Miller asked the partners four questions: What are you good at? What are you not good at? What do you love about your job? What do you really dislike about it? Soon Pullins and Frazier had hired an administrative assistant to pick up the paperwork that was weighing them down. Pullins now focuses on long-term strategy, while Frazier handles the bulk of the personnel and management issues. The two became so much more productive that they decided to extend the analysis to all the employees at their $1.3 million company. With a shortage of speech pathologists nationwide, particularly in West Virginia, Pullins says LinguaCare can ill afford to let a qualified person leave or to allow anyone in the company to be underemployed.

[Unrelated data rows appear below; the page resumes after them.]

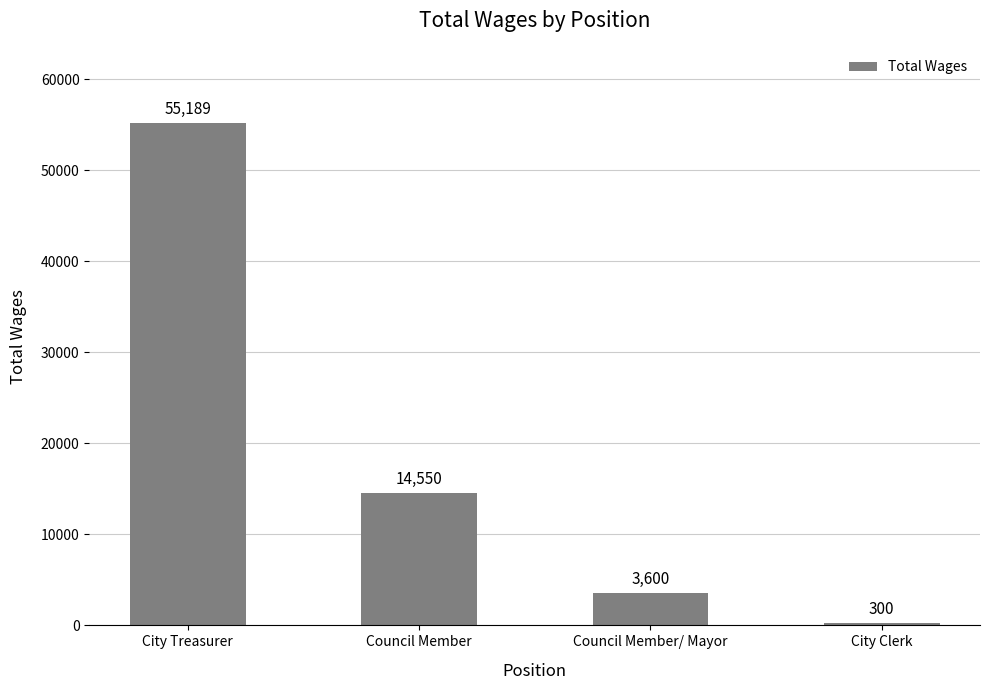

How many data points are less than 14550?

2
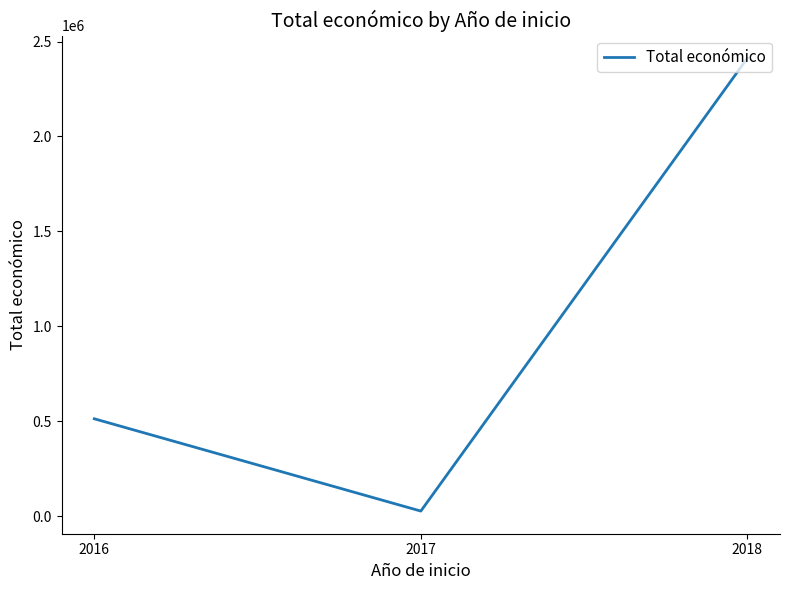

What is the ratio of the value at 2018 to the value at 2017?

89.5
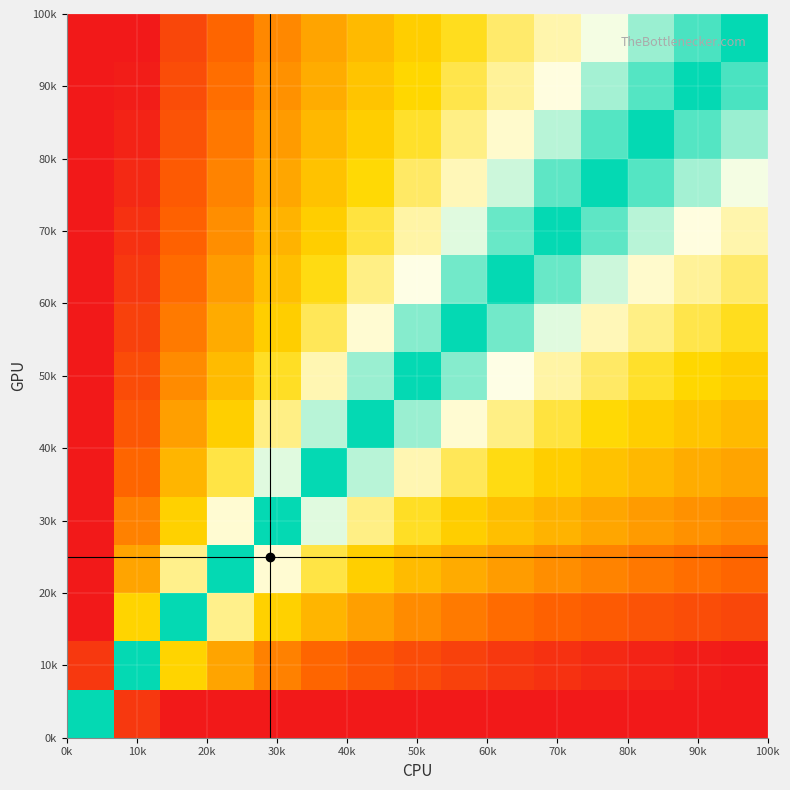

How many categories are shown in the chart?

15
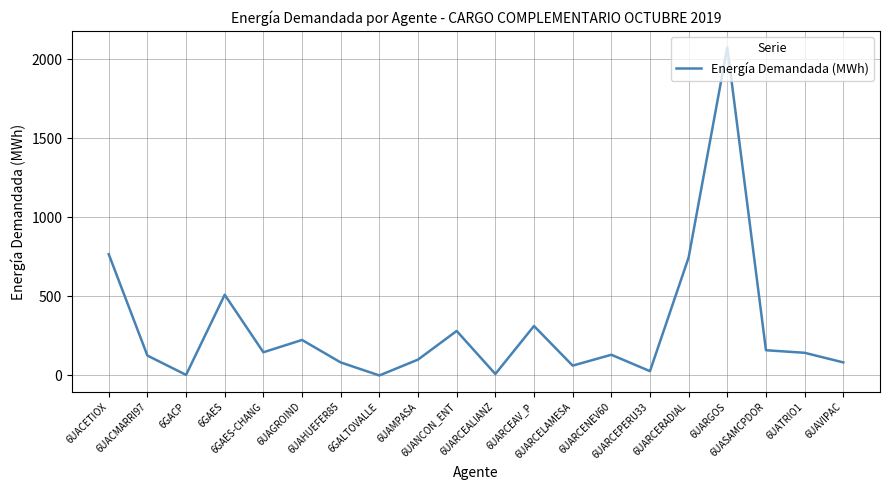

What is the difference between the maximum and minimum values?

2073.5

The results of those four simple questions were just as eye-opening the second time around. Kristy Stowers, who was working for LinguaCare in a rehabilitation center, had been consistently unable to hit her target of five hours of patient work a day. After the evaluation, Pullins and Frazier discovered that Stowers was up against some internal problems at that particular rehab center, including too few patients. Yet Stowers thought she had strong organizational skills and an ability to manage big projects.
So when Stowers moved on to the next contract, with a large medical center, Pullins and Frazier had her manage two other workers. Stowers has thrived, even initiating some new screening protocols. “She has become somewhat of a visionary leader,” Pullins says. “We are so surprised.” Stowers is pleased, too. “This facility is more fast-paced,” she says. “I’m always busy and I feel more productive.” Pullins says the company now plans to reevaluate the 18-person staff on a regular basis: “We need to ask every couple of years whether we are tapping into our people’s gifts and interests.”